People noticed when their food was fresher and lasted longer. People also noticed that bugs came along for the ride. Some even made it through alive. Some made it through inside the produce. Of course, someone had to fix that little flaw.
And it wasn't long after that that someone started transporting livestock. No more travel sickness. No more cargo holds riddled with disease.
And since the technology could be used for livestock, people began using it, too.
Plagues hit, soon after. Asymptomatic people spread their diseases as widely as they could travel, and they could travel far and fast. Religious sects sprang up claiming that getting active viruses swept out of the body was unnatural and against the word of their gods. They did not, apparently, condemn transportation on its own.
Laws were enacted, of course. Those who objected to any safety features of the transporter were no longer allowed to opt out of them. They had to take the transporter, or suffer slower modes of transit.
Most of the sects died out in a matter of months. As did the plagues that came with the unfiltered travellers. Persistent diseases vanished almost overnight. As did the concept of exoticism and rarity. It was no longer difficult to obtain resources, no longer expensive to do so. People soon realised that 'exotic' was a state of mind and 'rare' needed to be preserved.

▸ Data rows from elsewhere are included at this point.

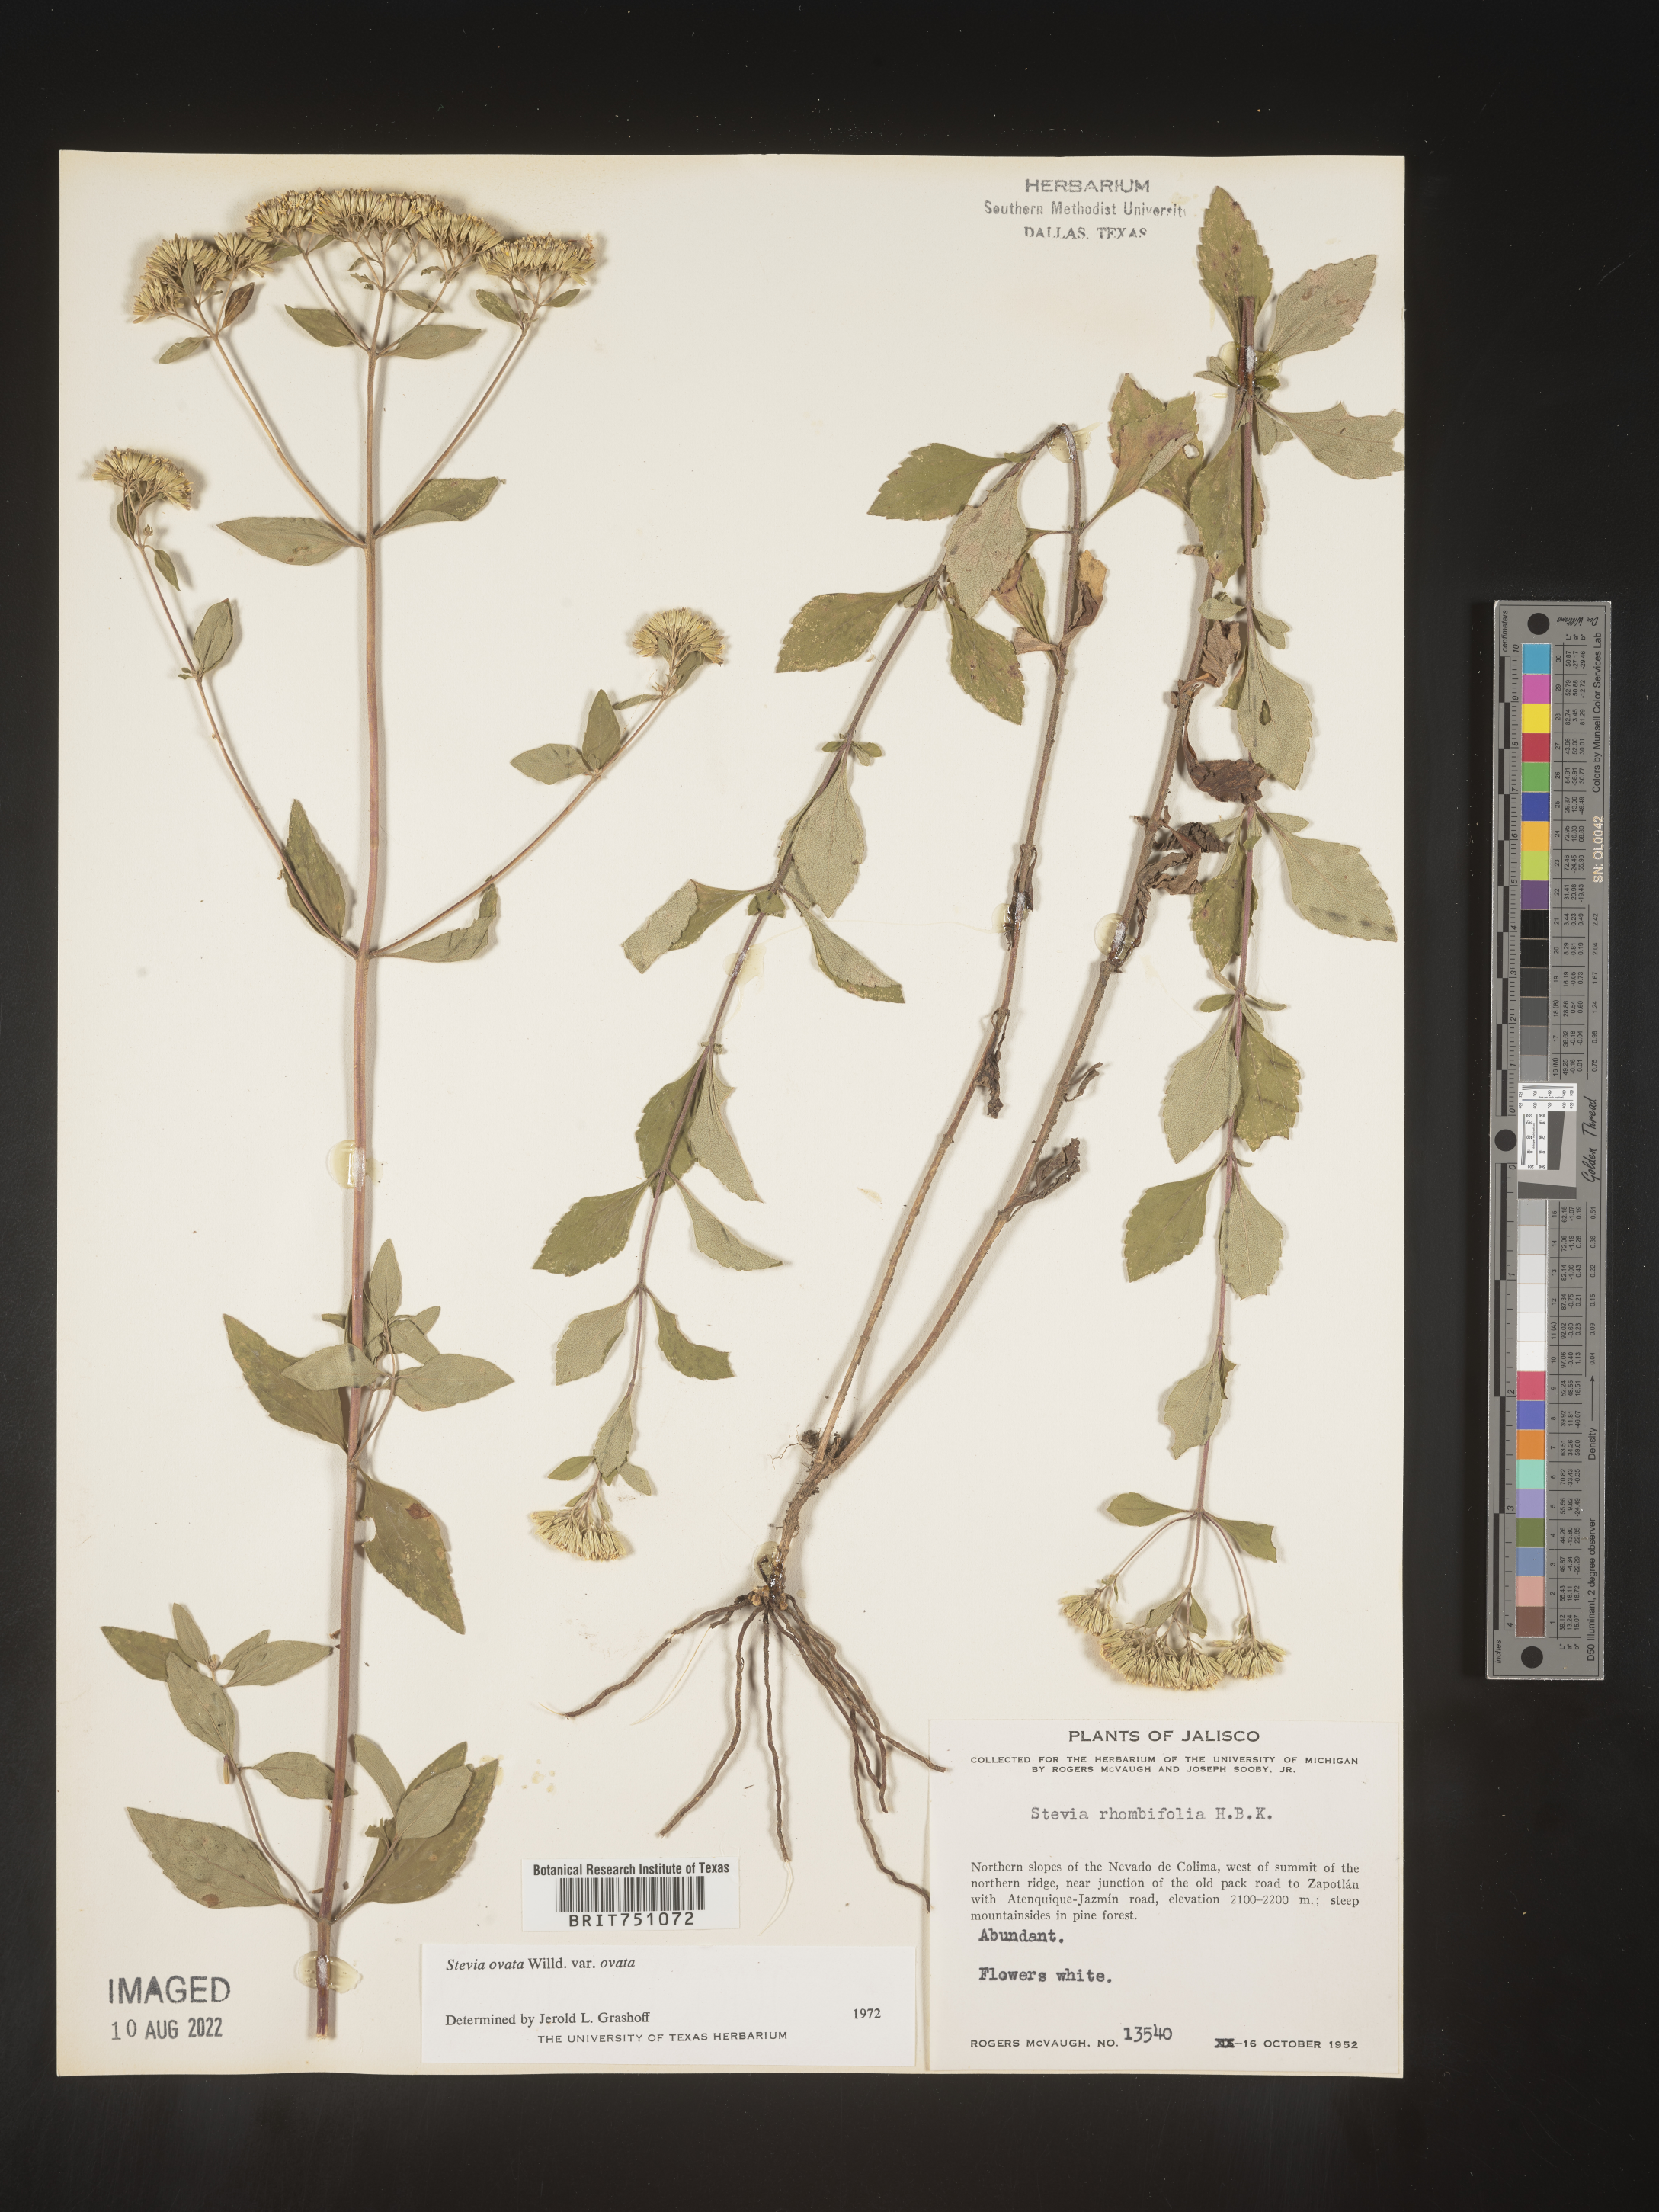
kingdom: Plantae
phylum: Tracheophyta
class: Magnoliopsida
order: Asterales
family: Asteraceae
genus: Stevia
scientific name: Stevia ovata
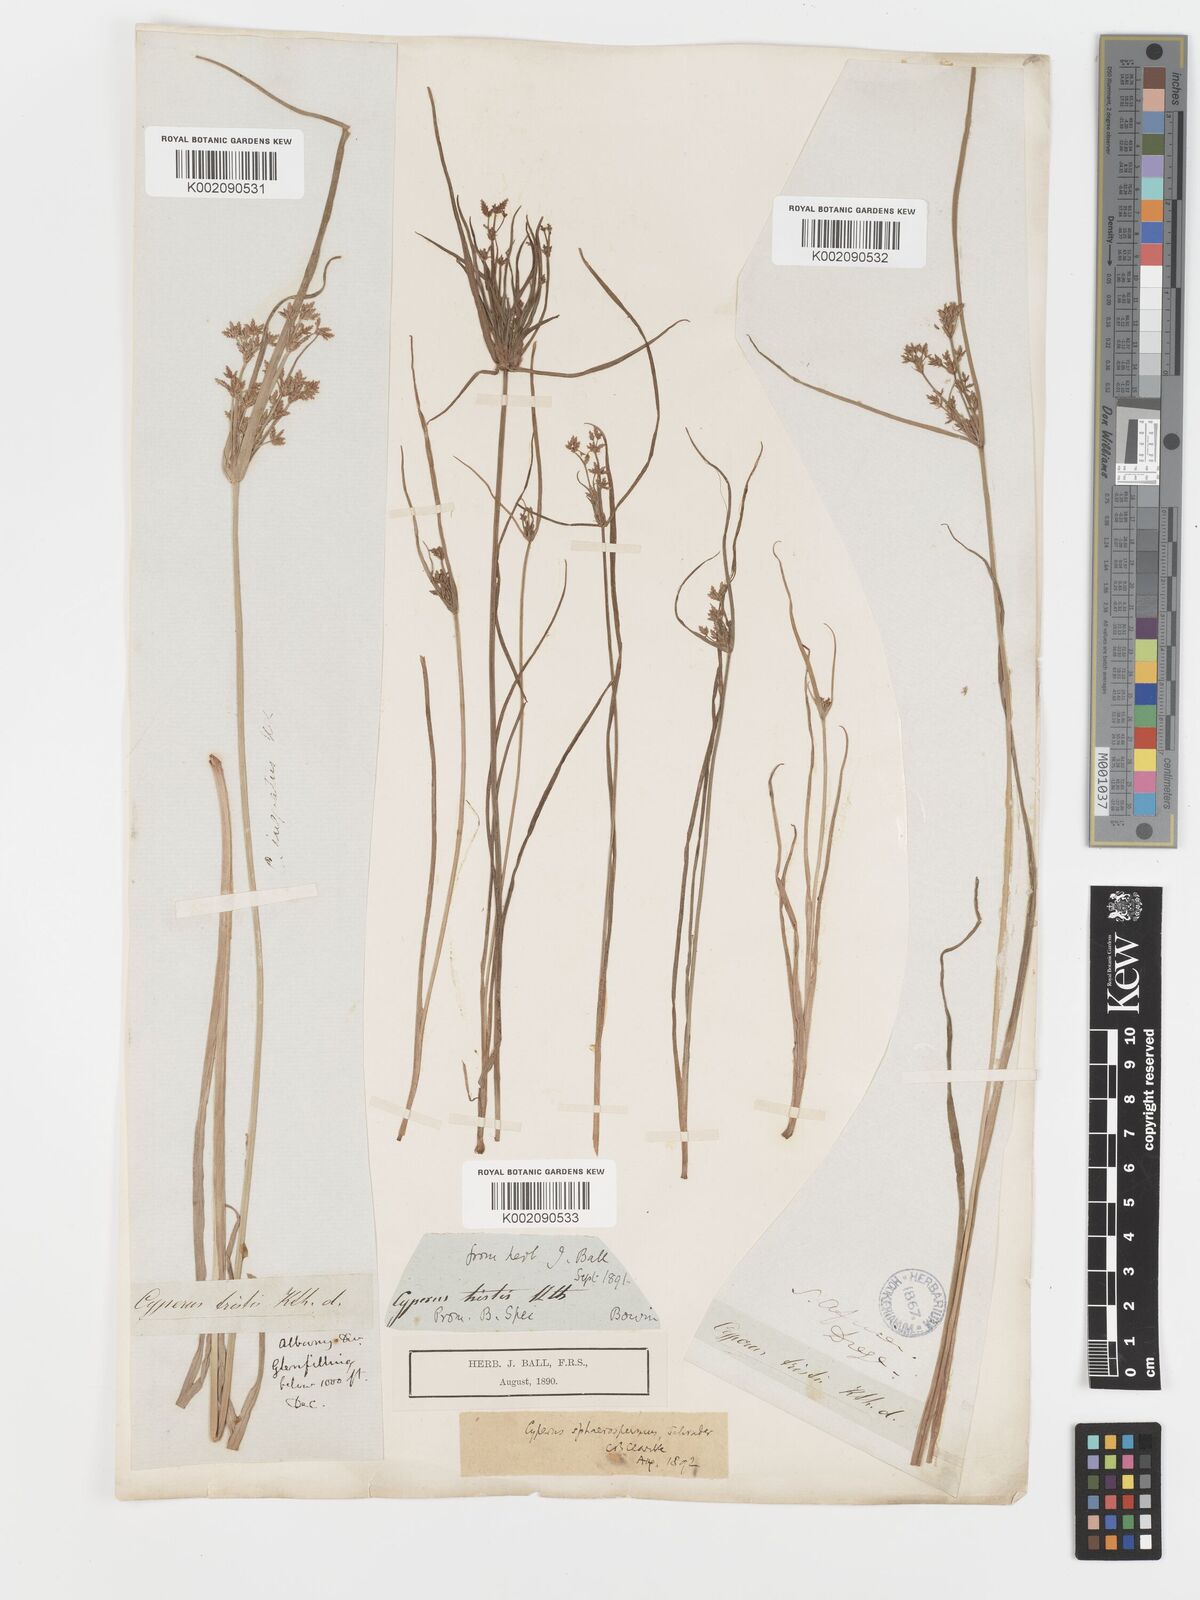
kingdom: Plantae
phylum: Tracheophyta
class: Liliopsida
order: Poales
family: Cyperaceae
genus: Cyperus
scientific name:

There was no longer any way to sterilise one area for tourists. They could see for themselves that standards were vastly different. Some used it as an excuse for racially-based snobbery, but they were a dying breed. The rest... shared. They helped. And expected nothing.
It took a long time, of course, but humanity made its world better by slow degrees. Very, very slow degrees, because humanity loves to cling to its old ways, but progress is progress, no matter how crawling.
Then some smart-arse figured out how to make a replicator, and it started all over again.